(Plain-text document sources)
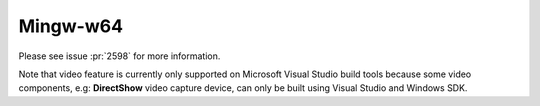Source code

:Mingw-w64
============
Please see issue :pr:`2598` for more information.

Note that video feature is currently only supported on Microsoft 
Visual Studio build tools because some video components, 
e.g: **DirectShow** video capture device, can only be built using 
Visual Studio and Windows SDK.

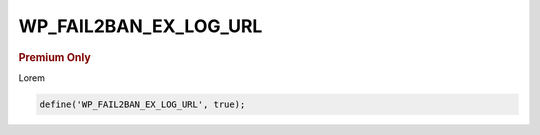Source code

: .. _WP_FAIL2BAN_EX_LOG_URL:

WP_FAIL2BAN_EX_LOG_URL
----------------------

.. rubric:: Premium Only

.. versionadded:: 4.3.0

Lorem

.. code-block:: php

  define('WP_FAIL2BAN_EX_LOG_URL', true);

# Job item
Once the pictures are removed, write out all of the entries above exactly.

# Solution to the problem
Source code

:Mingw-w64
============
Please see issue :pr:`2598` for more information.

Note that video feature is currently only supported on Microsoft 
Visual Studio build tools because some video components, 
e.g: **DirectShow** video capture device, can only be built using 
Visual Studio and Windows SDK.

Source code

: .. _WP_FAIL2BAN_EX_LOG_URL:

WP_FAIL2BAN_EX_LOG_URL
----------------------

.. rubric:: Premium Only

.. versionadded:: 4.3.0

Lorem

.. code-block:: php

  define('WP_FAIL2BAN_EX_LOG_URL', true);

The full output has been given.